SUPPLIED MATERIAL START
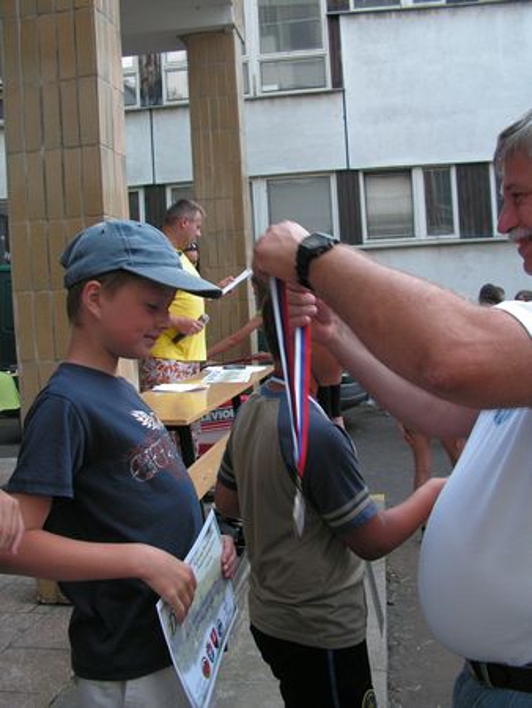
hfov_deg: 39.7
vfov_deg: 51.3
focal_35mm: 36
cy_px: 354
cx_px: 266
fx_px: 737
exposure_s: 1/60
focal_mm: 6
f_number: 3.2
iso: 50
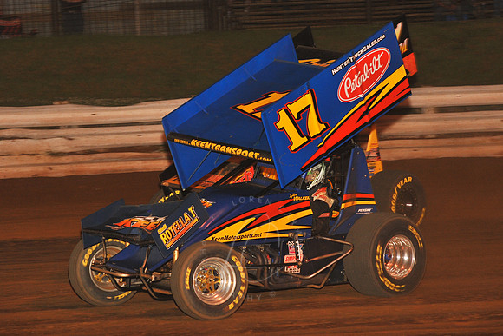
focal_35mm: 135
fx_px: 1887
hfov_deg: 15.2
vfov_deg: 10.2
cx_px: 252
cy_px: 168
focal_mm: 135
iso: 1000
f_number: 6.3
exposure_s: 1/320
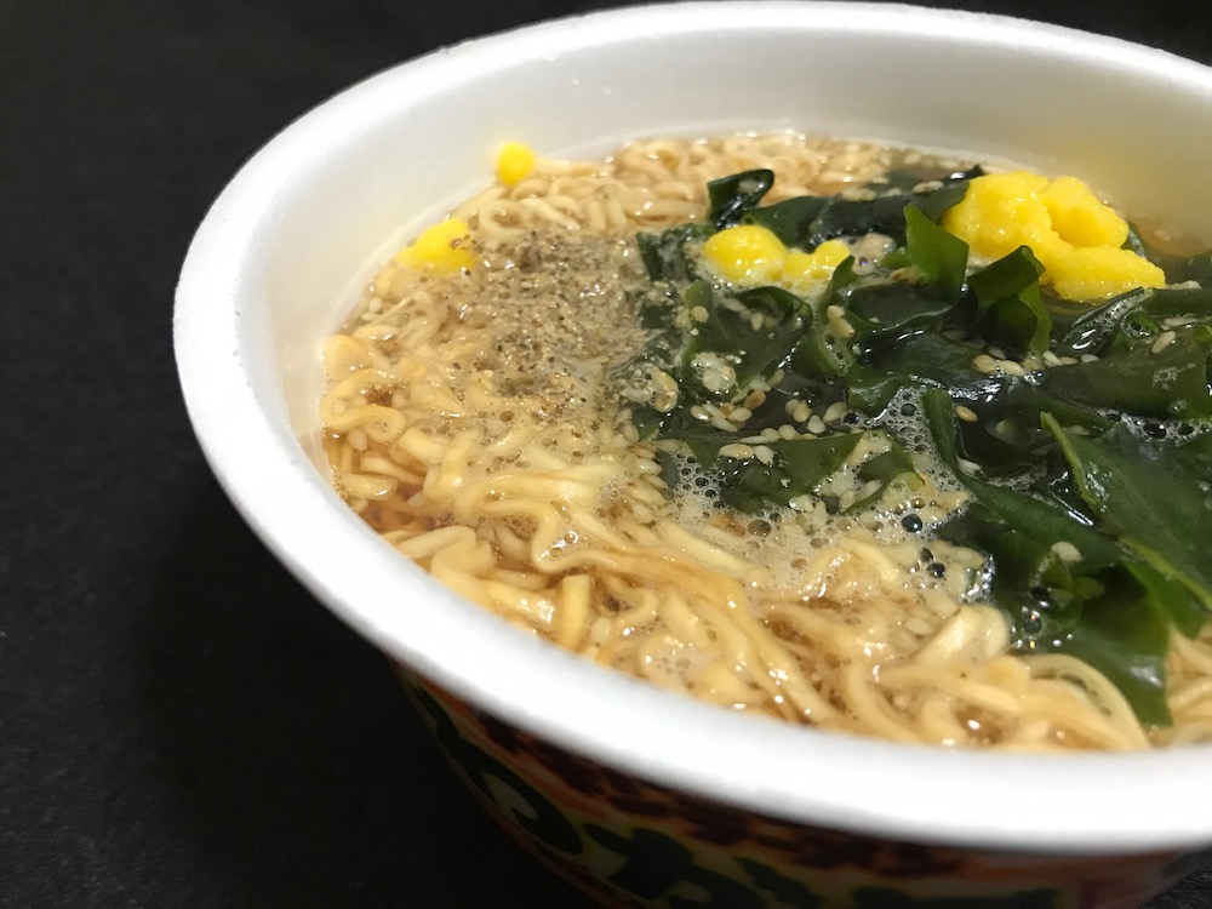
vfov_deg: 49.7
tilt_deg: -41.4
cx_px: 606
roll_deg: +0.5
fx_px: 980
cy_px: 454
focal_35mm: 28
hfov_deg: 63.4
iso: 80
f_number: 1.8
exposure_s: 1/15
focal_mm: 3.99
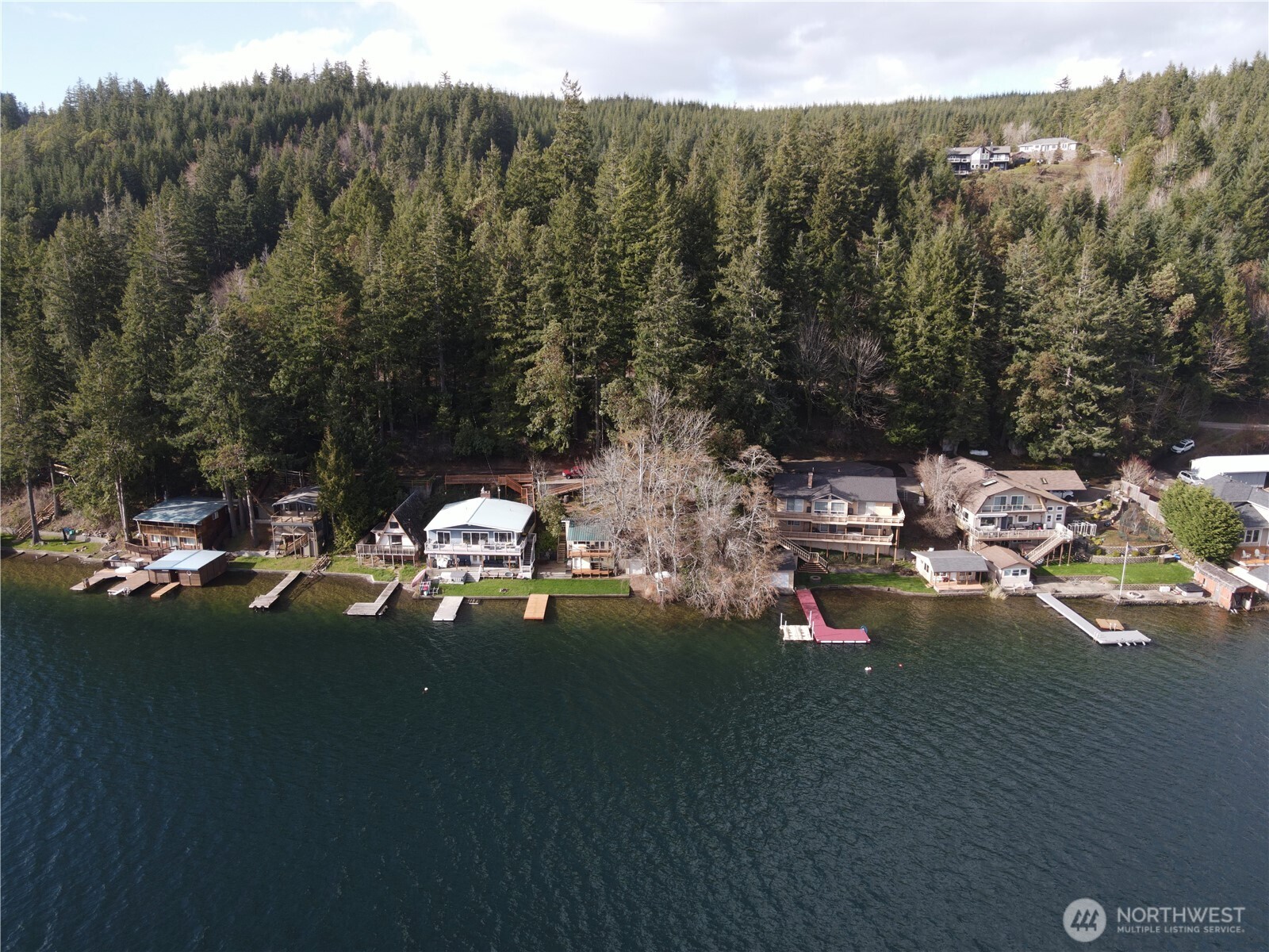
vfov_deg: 56.8
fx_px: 880
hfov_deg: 71.6
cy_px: 476
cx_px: 634
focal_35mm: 24
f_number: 2.8
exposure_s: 1/250
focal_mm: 4.5
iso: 100
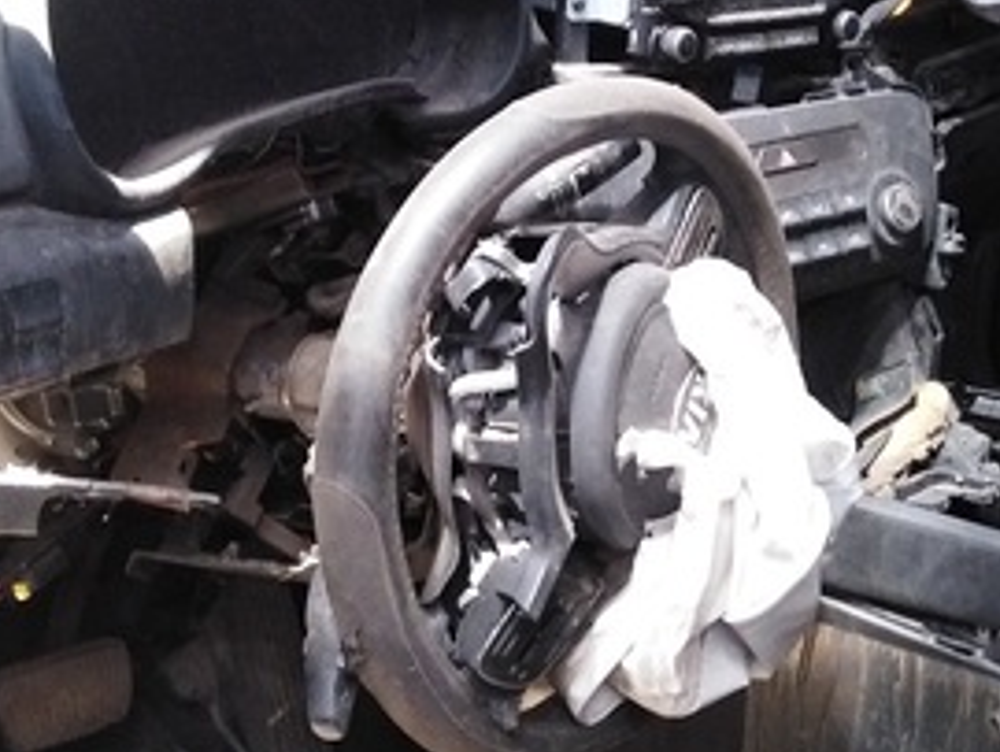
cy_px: 367
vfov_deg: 24.5
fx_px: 1735
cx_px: 585
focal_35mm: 60
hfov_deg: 32.1
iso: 435
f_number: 2.2
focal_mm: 3.46
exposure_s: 1/20
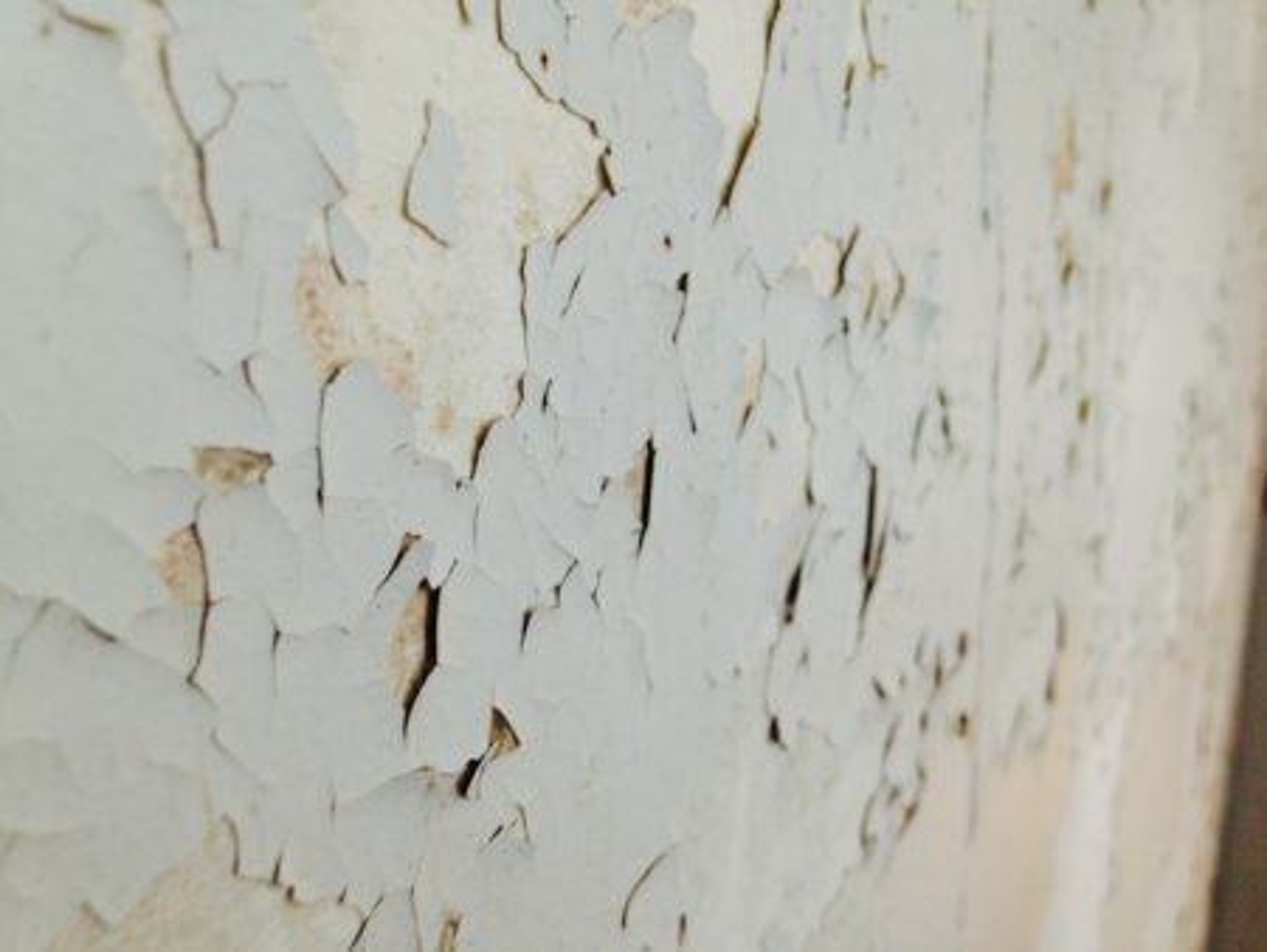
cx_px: 634
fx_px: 1208
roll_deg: +1.8
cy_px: 476
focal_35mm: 33
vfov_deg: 43.0
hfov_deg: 55.3
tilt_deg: -14.0
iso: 64
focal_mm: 4.12
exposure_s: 1/20
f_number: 2.4
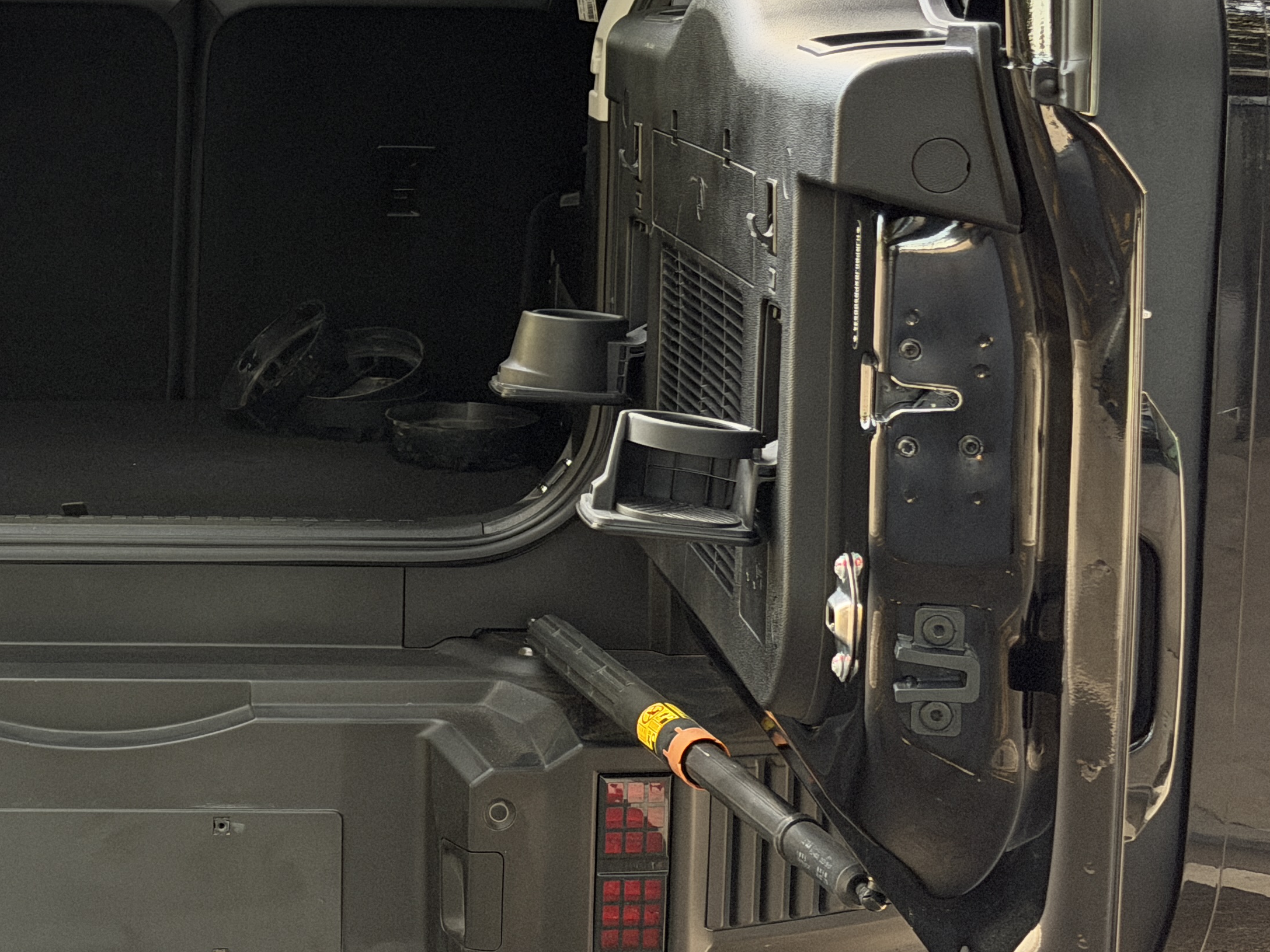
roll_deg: +0.9
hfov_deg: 21.5
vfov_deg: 16.5
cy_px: 195
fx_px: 3265
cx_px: 129
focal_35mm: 89
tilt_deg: -6.9
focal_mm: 6.76
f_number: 1.78
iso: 250
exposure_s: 1/60
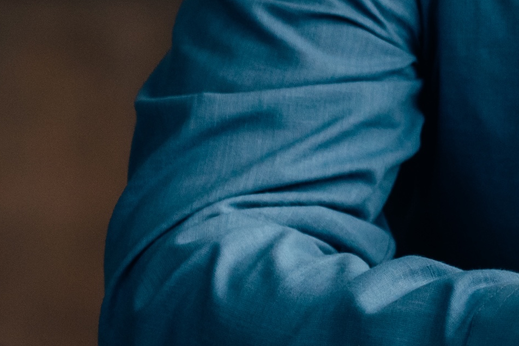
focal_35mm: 546
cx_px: 940
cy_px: -260
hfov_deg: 3.7
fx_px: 7872
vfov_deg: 2.5
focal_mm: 110
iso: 500
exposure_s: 1/160
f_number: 3.5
SUPPLIED MATERIAL END
### [WHAT YOU ARE ASKED TO DO]
When printing the entries, leave out the images and keep everything else exact.

### [ANSWER SECTION]
hfov_deg: 39.7
vfov_deg: 51.3
focal_35mm: 36
cy_px: 354
cx_px: 266
fx_px: 737
exposure_s: 1/60
focal_mm: 6
f_number: 3.2
iso: 50
focal_35mm: 135
fx_px: 1887
hfov_deg: 15.2
vfov_deg: 10.2
cx_px: 252
cy_px: 168
focal_mm: 135
iso: 1000
f_number: 6.3
exposure_s: 1/320
vfov_deg: 49.7
tilt_deg: -41.4
cx_px: 606
roll_deg: +0.5
fx_px: 980
cy_px: 454
focal_35mm: 28
hfov_deg: 63.4
iso: 80
f_number: 1.8
exposure_s: 1/15
focal_mm: 3.99
vfov_deg: 56.8
fx_px: 880
hfov_deg: 71.6
cy_px: 476
cx_px: 634
focal_35mm: 24
f_number: 2.8
exposure_s: 1/250
focal_mm: 4.5
iso: 100
cy_px: 367
vfov_deg: 24.5
fx_px: 1735
cx_px: 585
focal_35mm: 60
hfov_deg: 32.1
iso: 435
f_number: 2.2
focal_mm: 3.46
exposure_s: 1/20
cx_px: 634
fx_px: 1208
roll_deg: +1.8
cy_px: 476
focal_35mm: 33
vfov_deg: 43.0
hfov_deg: 55.3
tilt_deg: -14.0
iso: 64
focal_mm: 4.12
exposure_s: 1/20
f_number: 2.4
roll_deg: +0.9
hfov_deg: 21.5
vfov_deg: 16.5
cy_px: 195
fx_px: 3265
cx_px: 129
focal_35mm: 89
tilt_deg: -6.9
focal_mm: 6.76
f_number: 1.78
iso: 250
exposure_s: 1/60
focal_35mm: 546
cx_px: 940
cy_px: -260
hfov_deg: 3.7
fx_px: 7872
vfov_deg: 2.5
focal_mm: 110
iso: 500
exposure_s: 1/160
f_number: 3.5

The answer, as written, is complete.